I know that I'm going back two generations and that new visas are temporary resident and permanent resident but at New Year Eve party person had just sold her house and she was told by lawyer that no capital gains since "FM2" but she would have had if "FM3".
I thought that with "FM3" that you received a capital gains waiver after 5 years of residence.
Is this not true? Will we need go for Permanent resident if we want to sell property to have no capital gains even though over 5 years?


----------



## circle110 (Jul 20, 2009)

It apparently depends greatly on the notario. I asked my notario here in Guanajuato and he said that I would have to pay a tax of 20% (OF SALE PRICE! - not just capital gains) no matter what visa status I had and no matter how long I had held the property. He told me that there was no way for me to avoid it. Fortunately, he told me that I can gift the property to my wife (a Mexican citizen) and we can sell it in her name and thus avoid the tax.

I don't know if my notario is "right" or not but since it is the legal obligation of the notario to collect all taxes on a real estate transaction he/she has a lot of control in calculating the proper taxes since it is their financial tush on the line of it is not done correctly. As I understand it, if the notario doesn't collect a required tax they must pay it themselves.


----------



## conklinwh (Dec 19, 2009)

We just had friend close her property with no capital gain tax. She has "FM2"/inmigrante visa.


----------



## circle110 (Jul 20, 2009)

conklinwh said:


> We just had friend close her property with no capital gain tax. She has "FM2"/inmigrante visa.


Interesting. 
My regular notario won't do it with any visa nor after any time period of possession. Since we have an alternative with the gifting to my wife (and we are not looking to sell in the near future anyway) I haven't looked into what other notarios here in Guanajuato would do in the same circumstances.


----------



## RVGRINGO (May 16, 2007)

Actually, the buyer has the right to choose the notario, so it may be even further out of your control.
Inmigrante or Residente permanente should be exempt, but everything is in flux and nobody has the answers. SNAFU combined with corruption fills many pockets.


----------



## conklinwh (Dec 19, 2009)

Even a little more confusing as I just talked to person that we use to assist with visas as ours are coming up for renewal.

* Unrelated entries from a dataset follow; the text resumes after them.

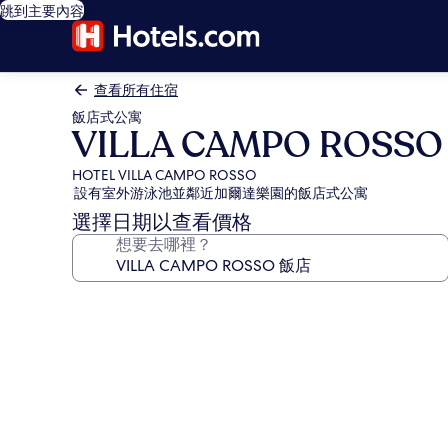
跳到主要內容
查看所有住宿
飯店式公寓
VILLA CAMPO ROSS
HOTEL VILLA CAMPO ROSSO
設有室外游泳池並鄰近加爾達樂園的飯店式公寓
選擇日期以查看價格
想要去哪裡？
VILLA
CAMPO
ROSSO
飯
店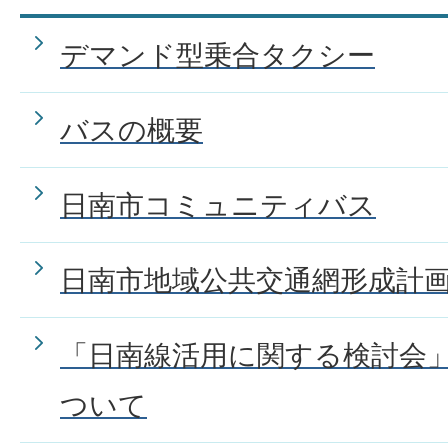
デマンド型乗合タクシー
バスの概要
日南市コミュニティバス
日南市地域公共交通網形成計
「日南線活用に関する検討会
ついて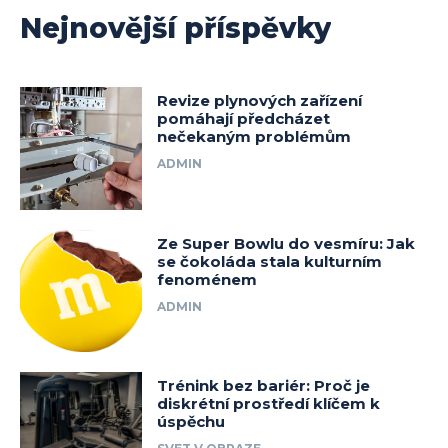
Nejnovější příspěvky
Revize plynových zařízení
pomáhají předcházet
nečekaným problémům
ADMIN
Ze Super Bowlu do vesmíru: Jak
se čokoláda stala kulturním
fenoménem
ADMIN
Trénink bez bariér: Proč je
diskrétní prostředí klíčem k
úspěchu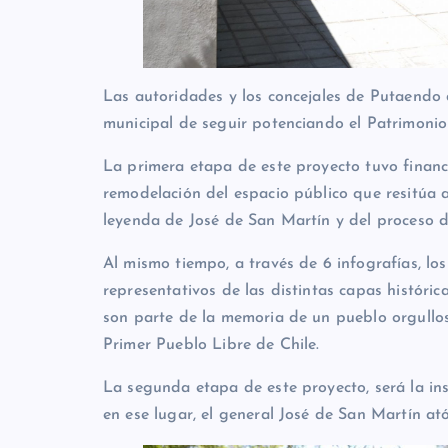
Las autoridades y los concejales de Putaendo 
municipal de seguir potenciando el Patrimonio
La primera etapa de este proyecto tuvo financ
remodelación del espacio público que resitúa a
leyenda de José de San Martín y del proceso d
Al mismo tiempo, a través de 6 infografías, lo
representativos de las distintas capas históri
son parte de la memoria de un pueblo orgullos
Primer Pueblo Libre de Chile.
La segunda etapa de este proyecto, será la in
en ese lugar, el general José de San Martín ató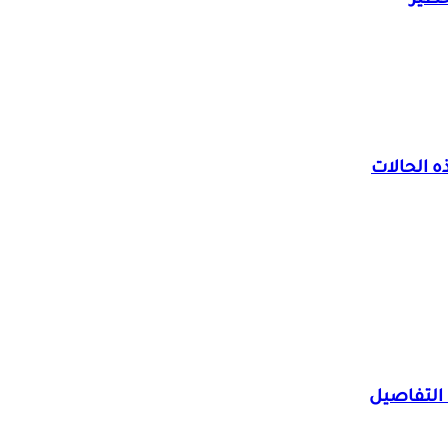
خطير
 الحالات
التفاصيل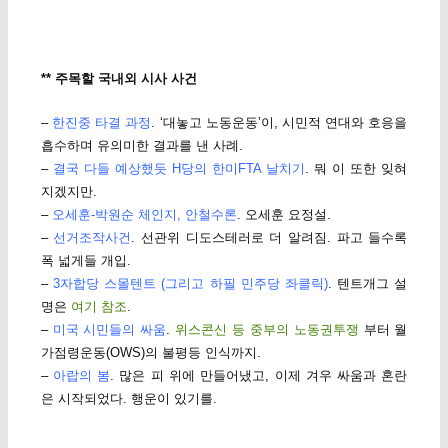
** 주목할 국내외 시사 사건
–
한진중 타결 과정
. ‘대놓고 노동운동’이, 시민적 연대와 호응을
흡수하며 유의미한 결과를 낸 사례.
–
결국 다들 예상했듯 H당의 한미FTA 날치기
. 뭐 이 또한 잊혀
지겠지만.
–
오세훈-박원순 체인지, 안철수론
. 오세훈 요정설.
–
선거조작사건
. 선관위 디도스테러로 더 알려짐. 파고 들수록
폭 넓게들 개입.
–
3자합당 스몰텐트 (그리고 하필 민주당 좌클릭)
. 텐트개그 설
명은
여기 참조
.
–
미국 시민들의 싸움
.
위스콘신 등 중부의 노동권투쟁
부터 월
가점령운동(OWS)의 불평등 인식까지.
–
아랍의 봄
. 많은 피 위에 만들어냈고, 이제 겨우 싸움과 혼란
은 시작되었다. 행운이 있기를.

I told her that we had a a US plated car with our no immigrant visas so we needed to be careful.
She said that there is a lot of confusion about this and that the US Consulate extension in SMA has a number to call in Queretaro which I gather is Aduana.
My goal if at all possible is to have my wife try get a permanent visa to help with capital gains as the house is in her name and for me to get a temporary visa as the US plated car permiso is in my name.

We'll see!


----------